Start of Passage

Essential oils are plant secondary metabolites which are thought to be safer than synthetic chemical preservatives. They are generally recognized as safe (GRAS) and approved by the U.S. Food and Drug Administration (FDA), therefore suitable for use in food-related applications without the need for approval. Essential oils usually have complex and particular composition that allows them to act in different ways on a broad range of food pathogens, e.g., Gram positive (G+) or Gram negative (G−) bacteria, molds, etc. 

The overall aim of the incorporation/encapsulation strategies in active packaging is to ensure the availability for a large period of time of a greater amount of the bioactive compounds in the final material. Since natural compounds have large variation in composition and properties, one cannot establish general stabilization methods that could suit a broad spectrum of materials. The selection of an incorporation method usually is particular, depending both on the properties of the bioactive components and of the
embedding materials, and also on the targeted food.

The incorporation of essential oils into packaging materials can be usually performed by (i) direct addition to the polymeric materials in earlier steps of material preparation; (ii) adsorption or coating onto support materials; (iii) immobilization onto the surface of the packaging, (iv) mechanical entrapment into physical carriers as accessories for food packaging; (v) introduction into headspace; (vi) microencapsulation in carriers followed by incorporation into matrices.

 
Emulsion techniques have owned over time an important place in the food industry but lately gained tremendous attention in active food packaging as an encapsulating method. An emulsion represents a colloidal system consisting of at least two immiscible liquids; the oil, which is a property of main interest in food packaging materials, and the aqueous phase, wherein one liquid (the continuous phase) includes a dispersion of droplets of the other liquid (the dispersed phase). The emulsion technique is used in food packaging mainly as a loading method for the development of active materials in the form of capsules, films, coatings, and emulsified gels. Thus, the obtained materials aim, besides the abovementioned functions, to ensure the release of loaded bioactive components in a controlled manner. Currently there is a growing interest in the development of active food packaging materials based on renewable and environmentally friendly polymers. In the field of bioactive materials containing sensitive essential oils as natural active components, the water soluble polymers have become promising candidates for replacing solvent-soluble and thermal processed materials, since natural bioactive oils have high volatility or are prone to thermal degradation. In active food packaging applications, the emulsion casting films are the most common. Until now there has been no study that demonstrates stabilization of an emulsion solely by biopolymer presence, therefore combination with surfactants or additional processing treatments is applied. To achieve a better protection of sensitive bioactive oils, a pre-encapsulation stage is often involved, which mainly implies loading oil into capsules. Current evidence on the topic of active food packaging based on emulsions shows that the main interest is directed towards the development of new compositions and few researches have also considered technology tuning.

End of Passage
Start of Extracted information

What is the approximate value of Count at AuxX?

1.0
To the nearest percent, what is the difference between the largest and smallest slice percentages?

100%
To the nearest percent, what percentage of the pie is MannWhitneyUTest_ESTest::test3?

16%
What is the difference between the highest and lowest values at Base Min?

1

End of Extracted information

§ Problems and tasks:
1. Do the statements below agree with the passage on essential oils in food packaging? For each, answer yes or no and quote the words of that passage that decide it.
(a) Essential oils are approved by the U.S. Food and Drug Administration.
(b) General stabilization methods can be set up that suit a broad spectrum of materials.
(c) Emulsion casting films are the most common form in active food packaging applications.
2. Please pick up the passage on essential oils in food packaging after its final sentence and add one more paragraph in the same style.

§ Answer set:
1.
(a) Yes: "They are generally recognized as safe (GRAS) and approved by the U.S. Food and Drug Administration (FDA)"
(b) No: "one cannot establish general stabilization methods that could suit a broad spectrum of materials"
(c) Yes: "In active food packaging applications, the emulsion casting films are the most common."

2.
Electrospinning is a non-mechanical processing technique that uses a high-voltage electrostatic field to electrohydrodynamically stretch droplets from melts and especially from solutions into single, continuous, and very fine jet, at nanometric up to several micrometers scale, which solidifies as self-assembling threads to form nonwoven mats of entangled long fibers. This is a simple, versatile, flexible, cost effective continuous process that can be easily upgraded to industrial scale for production of nanofibers with controlled diameter and tailored properties. Since the electrospinning process is conducted at room temperature, without the need of heating usually involved in the preparation of classical packaging materials, it can be used for inclusion and protection of volatile or thermally sensitive additives, such as essential oils or their components. The high surface area to volume ratio of nanofibers makes them sensitive to external factors; for example, temperature, relative humidity, and pH. Application of electrospinning in food packaging is very limited compared with the strongly increasing use of this technique in various other domains. One constraint comes from the necessity of using food grade polymers that should be GRAS or FDA-approved. Besides controlling the viscosity and surface tension of the solution, and the morphology of polymeric macromolecular chains, solvents and their volatility also have an important role in the porosity of electrospun fibers. Bioactive components can be loaded into the porous structure of the nanofibers for protection and controlled release.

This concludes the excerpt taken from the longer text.